A seniors advocacy group wants the province to invest some of its offshore oil revenue into a new universal pension plan to help seniors, especially those who are struggling to make ends meet.
Representatives of CARP, the countries largest national advocacy group for older Canadians will meet with Finance Minister Jerome Kennedy today to discuss retirement security and pension reform.
Leading the delegation for CARP is Susan Eng, its vice-president of advocacy.
CARP, formerly known as the Canadian Association of Retired Persons, has kept its moniker but doesn’t use the long form any more, Eng said, because many older Canadians can’t afford to retire.
Eng told The Telegram this week that one in three Canadians retire without any income from a pension or registered retirement savings plan, beyond the mandatory government plans – Canadian Pension Plan (CPP), Old Age Security (OAS) and the Guaranteed Income Supplement (GIS).

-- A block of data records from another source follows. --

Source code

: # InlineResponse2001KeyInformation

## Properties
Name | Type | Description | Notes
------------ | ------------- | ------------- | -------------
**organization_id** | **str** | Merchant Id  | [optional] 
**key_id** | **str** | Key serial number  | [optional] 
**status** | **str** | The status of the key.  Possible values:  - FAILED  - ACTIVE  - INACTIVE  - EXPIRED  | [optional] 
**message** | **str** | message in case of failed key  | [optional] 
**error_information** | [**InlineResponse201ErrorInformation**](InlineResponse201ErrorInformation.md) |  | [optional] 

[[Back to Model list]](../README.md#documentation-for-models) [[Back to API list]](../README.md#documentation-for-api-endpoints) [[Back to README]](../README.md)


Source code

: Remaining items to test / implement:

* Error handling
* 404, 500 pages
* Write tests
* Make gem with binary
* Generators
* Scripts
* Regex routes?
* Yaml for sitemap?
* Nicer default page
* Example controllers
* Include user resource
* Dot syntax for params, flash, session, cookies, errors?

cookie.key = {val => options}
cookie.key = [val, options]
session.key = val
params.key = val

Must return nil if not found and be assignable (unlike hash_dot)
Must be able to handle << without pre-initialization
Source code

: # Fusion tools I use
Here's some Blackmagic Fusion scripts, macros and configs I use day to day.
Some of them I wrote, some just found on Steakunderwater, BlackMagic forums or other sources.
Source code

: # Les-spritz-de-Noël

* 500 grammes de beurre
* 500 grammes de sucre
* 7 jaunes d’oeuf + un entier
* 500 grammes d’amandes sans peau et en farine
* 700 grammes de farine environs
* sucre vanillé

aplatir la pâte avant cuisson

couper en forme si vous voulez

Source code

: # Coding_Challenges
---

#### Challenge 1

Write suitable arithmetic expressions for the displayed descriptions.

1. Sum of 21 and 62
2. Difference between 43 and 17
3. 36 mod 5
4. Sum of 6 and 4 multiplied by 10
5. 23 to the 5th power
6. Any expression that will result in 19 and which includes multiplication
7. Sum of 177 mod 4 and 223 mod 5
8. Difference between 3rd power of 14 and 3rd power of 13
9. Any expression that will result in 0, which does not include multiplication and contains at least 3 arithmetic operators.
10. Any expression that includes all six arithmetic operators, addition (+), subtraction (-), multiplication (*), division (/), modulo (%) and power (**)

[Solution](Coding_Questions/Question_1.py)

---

“We’re arguing there should be a universal pension plan that’s accessible to everybody, and we give the example of the CPP as one of the models that (could be used),” she said.
Eng said that model isn’t etched in stone, but would likely include contributions from employers as well as workers.
She said the CPP was the pension plan which survived the recent global economic downturn almost unscathed.
No matter what a new pension plan could look like, Eng said it would have to be universally accessible, affordable, sustainable and adequate for people to live on.
She said the current CCP is not adequate for people to live on and just keeps seniors out of abject poverty.
Eng said this province could be a national leader in such a pension plan because it could invest some of the profits from the offshore.
“I think the province can show leadership, and if they do, the other (provinces) will follow,” Eng said.
She hopes Kennedy will consider the idea in the same way the province used Atlantic Accord money in the past to top up the unfunded liability of the province’s pension plan for teachers.
Eng said she’ll also talk to Kennedy about issues like mandatory retirement, home care and other issues which affect seniors.
CARP currently has 1,400 members on the Avalon Peninsula alone and 35 chapters across the country.
Television mogul Moses Znaimer, famous for Toronto’s City TV and MuchMusic, is CARP’s president and will also be in St. John’s Sunday.
The St. John’s-Avalon chapter of the CARP and the MUN Pensioners Association are holding a public meeting on Sunday, Sept. 20, from 2-4:30 p.m. in the main auditorium of the Health Sciences Centre in St. John’s. The meeting will recognize 2009 as the 25th anniversary of the founding of the national organization of older Canadians.